As was reviewed by Gao and Wang [9], research about BPA effects could be categorized in two groups: the first one includes the “low dose” BPA experiments, which try to figure out the effects of environmentally relevant doses; whereas the studies belonging to the second group apply supra-physiological doses of BPA to identify the toxicological actions involved in specific poisoning conditions or in occupational exposure. This work is not a pure toxicological study intended to give information about the dose-response effects. Here, we have used concentrations of BPA previously proved to alter embryonic development when exposing the fathers [2]. The lowest one (100 µg/L) is environmentally relevant, as it is explained in materials and methods, and the highest one (2000 µg/L) represents the poisoning conditions since it fits in the normal levels of BPA on waste landfill leachates [10]. The use of this dose is devoted to study the mechanisms of action (MoA) at high concentrations, fulfilling the requirements recommended by the EPA for the choice of dose selection for screening/testing an endocrine disruptor. As it has been summarized by Marty et al [11], the EPA recommends setting the highest dose level at the maximum tolerated dose or concentration (MTD or MTC). For aquatic testing the MTC is calculated as a function of median lethal concentrations. The current MTC guidance in the test guideline is to set the highest tested concentration at one third of the fish acute 96-h LC50 (the dose inducing 50% mortality at 96 hpf). In zebrafish, this dose has been established in 12 mg/L [12], so we are still below half the highest recommended dose, that would be 4 mg/L.

In no case we would dare to extrapolate our results to humans, but to other aquatic organisms. We are aware that humans are exposed to much lower doses of BPA, but during a lifetime. Here, we have exposed zebrafish males during two weeks. However, the doses we have used are indeed much higher than that reported for humans but still, they have been used in several works in this species [13–15].

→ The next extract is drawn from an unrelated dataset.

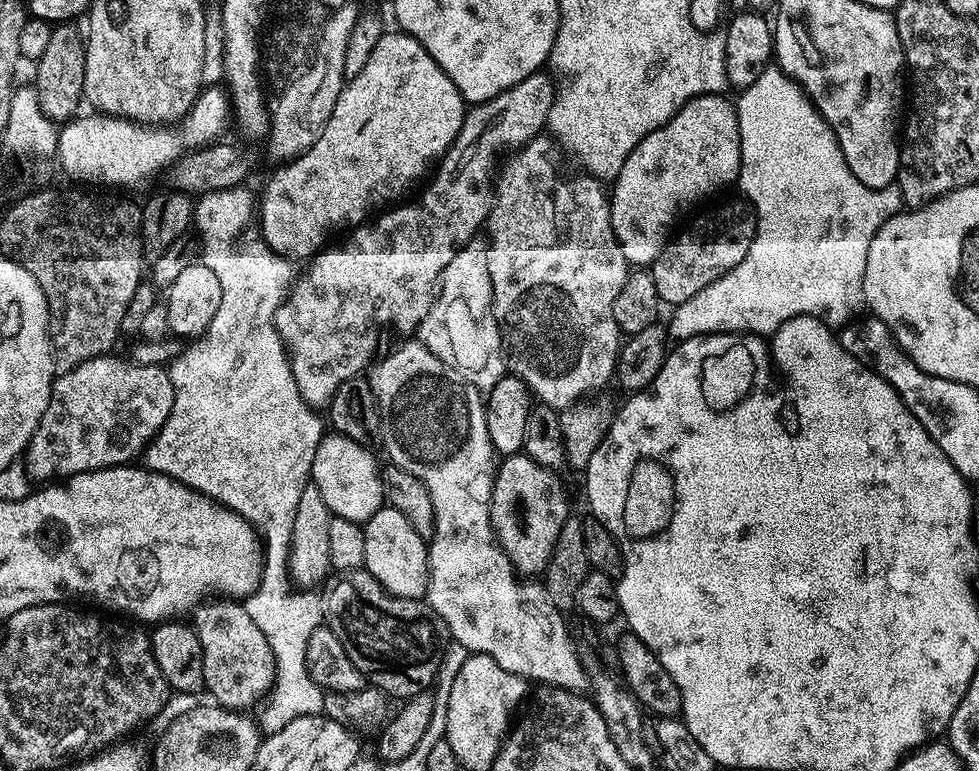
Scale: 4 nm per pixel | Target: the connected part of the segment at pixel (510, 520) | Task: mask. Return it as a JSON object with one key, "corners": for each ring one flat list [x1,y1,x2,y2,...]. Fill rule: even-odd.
{"corners":[[525,454,506,456,499,461,494,472,492,481,492,505,490,514,492,515,492,531,496,533,496,543,508,556,512,567,517,573,532,578,535,574,543,573,548,567,548,559,554,550,554,542,558,542,558,530,570,518,568,512,568,496,564,493,564,488,560,485,557,473,551,468,543,468,538,462,534,462]]}

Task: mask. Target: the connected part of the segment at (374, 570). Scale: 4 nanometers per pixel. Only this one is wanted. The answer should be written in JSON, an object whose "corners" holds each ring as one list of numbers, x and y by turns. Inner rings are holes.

1. As positive control is not considered, it is very difficult to say whether the cardiotoxic effects of BPA due to the endocrine disruption.

BPA has been described as an endocrine disruptor but, additionally, it has genotoxic and epigenotoxic effects. Considering our experimental procedure, endocrine, genotoxic and epigenotoxic effects are expected in the testicles and germinal cells of the exposed males. It seems unlikely to us that the effects on embryo development (transmitted by the spermatozoa during fertilization) could have been caused by endocrine disruption because there is not a direct contact between the embryos and the BPA. Regarding to the positive control, data have been included in Table 1.

1. The procedure for embryo collection should be described more elaborately for a better understanding of the method.

More information has been added to this section.

1. The manuscript has grammatical and typographical errors throughout and should be edited.

We have corrected the errors detected throughout the manuscript.

1. Need to be deleted “This section may be divided by subheadings. It should provide a concise and precise description of the experimental results, their interpretation, as well as the experimental conclusions that can be drawn.”

It was a mistake and it has been removed.

 

 

Round 2

Reviewer 1 Report

The authors have addressed all the queries and provided an improved version of the manuscript. The effort of the authors is acknowledged. This reviewer has no more comments to add to this recommendation.

Reviewer 2 Report

The authors have dealt with my suggestions satisfactorily.